Dataset extract =>
╔══
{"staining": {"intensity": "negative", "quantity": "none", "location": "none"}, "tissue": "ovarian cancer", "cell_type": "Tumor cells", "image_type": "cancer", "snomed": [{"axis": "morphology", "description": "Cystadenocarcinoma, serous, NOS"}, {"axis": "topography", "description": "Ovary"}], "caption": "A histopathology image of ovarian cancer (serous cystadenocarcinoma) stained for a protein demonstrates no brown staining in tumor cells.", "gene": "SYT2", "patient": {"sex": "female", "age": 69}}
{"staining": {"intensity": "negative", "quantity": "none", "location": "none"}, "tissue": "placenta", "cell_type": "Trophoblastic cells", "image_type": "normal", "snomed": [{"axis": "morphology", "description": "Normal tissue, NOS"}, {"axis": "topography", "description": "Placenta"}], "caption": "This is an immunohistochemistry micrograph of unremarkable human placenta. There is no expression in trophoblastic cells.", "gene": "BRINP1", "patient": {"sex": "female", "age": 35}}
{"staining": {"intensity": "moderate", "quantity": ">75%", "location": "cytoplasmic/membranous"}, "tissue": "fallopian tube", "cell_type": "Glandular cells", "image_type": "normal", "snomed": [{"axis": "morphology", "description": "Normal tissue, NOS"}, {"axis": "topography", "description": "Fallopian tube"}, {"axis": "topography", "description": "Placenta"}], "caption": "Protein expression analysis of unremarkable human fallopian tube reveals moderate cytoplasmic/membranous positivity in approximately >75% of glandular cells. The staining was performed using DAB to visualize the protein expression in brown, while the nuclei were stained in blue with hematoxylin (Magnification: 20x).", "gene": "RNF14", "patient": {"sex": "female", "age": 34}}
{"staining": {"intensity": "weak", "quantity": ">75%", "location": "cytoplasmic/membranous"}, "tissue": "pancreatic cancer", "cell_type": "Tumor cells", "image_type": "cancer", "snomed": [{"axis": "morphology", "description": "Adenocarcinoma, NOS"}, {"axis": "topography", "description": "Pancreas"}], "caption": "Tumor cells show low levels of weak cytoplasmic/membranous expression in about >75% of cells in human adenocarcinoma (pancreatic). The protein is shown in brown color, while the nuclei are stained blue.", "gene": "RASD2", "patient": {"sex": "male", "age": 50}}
╚══
Exactly as written, restate every line of the listing above.

Result of this exercise =>
{"staining": {"intensity": "negative", "quantity": "none", "location": "none"}, "tissue": "ovarian cancer", "cell_type": "Tumor cells", "image_type": "cancer", "snomed": [{"axis": "morphology", "description": "Cystadenocarcinoma, serous, NOS"}, {"axis": "topography", "description": "Ovary"}], "caption": "A histopathology image of ovarian cancer (serous cystadenocarcinoma) stained for a protein demonstrates no brown staining in tumor cells.", "gene": "SYT2", "patient": {"sex": "female", "age": 69}}
{"staining": {"intensity": "negative", "quantity": "none", "location": "none"}, "tissue": "placenta", "cell_type": "Trophoblastic cells", "image_type": "normal", "snomed": [{"axis": "morphology", "description": "Normal tissue, NOS"}, {"axis": "topography", "description": "Placenta"}], "caption": "This is an immunohistochemistry micrograph of unremarkable human placenta. There is no expression in trophoblastic cells.", "gene": "BRINP1", "patient": {"sex": "female", "age": 35}}
{"staining": {"intensity": "moderate", "quantity": ">75%", "location": "cytoplasmic/membranous"}, "tissue": "fallopian tube", "cell_type": "Glandular cells", "image_type": "normal", "snomed": [{"axis": "morphology", "description": "Normal tissue, NOS"}, {"axis": "topography", "description": "Fallopian tube"}, {"axis": "topography", "description": "Placenta"}], "caption": "Protein expression analysis of unremarkable human fallopian tube reveals moderate cytoplasmic/membranous positivity in approximately >75% of glandular cells. The staining was performed using DAB to visualize the protein expression in brown, while the nuclei were stained in blue with hematoxylin (Magnification: 20x).", "gene": "RNF14", "patient": {"sex": "female", "age": 34}}
{"staining": {"intensity": "weak", "quantity": ">75%", "location": "cytoplasmic/membranous"}, "tissue": "pancreatic cancer", "cell_type": "Tumor cells", "image_type": "cancer", "snomed": [{"axis": "morphology", "description": "Adenocarcinoma, NOS"}, {"axis": "topography", "description": "Pancreas"}], "caption": "Tumor cells show low levels of weak cytoplasmic/membranous expression in about >75% of cells in human adenocarcinoma (pancreatic). The protein is shown in brown color, while the nuclei are stained blue.", "gene": "RASD2", "patient": {"sex": "male", "age": 50}}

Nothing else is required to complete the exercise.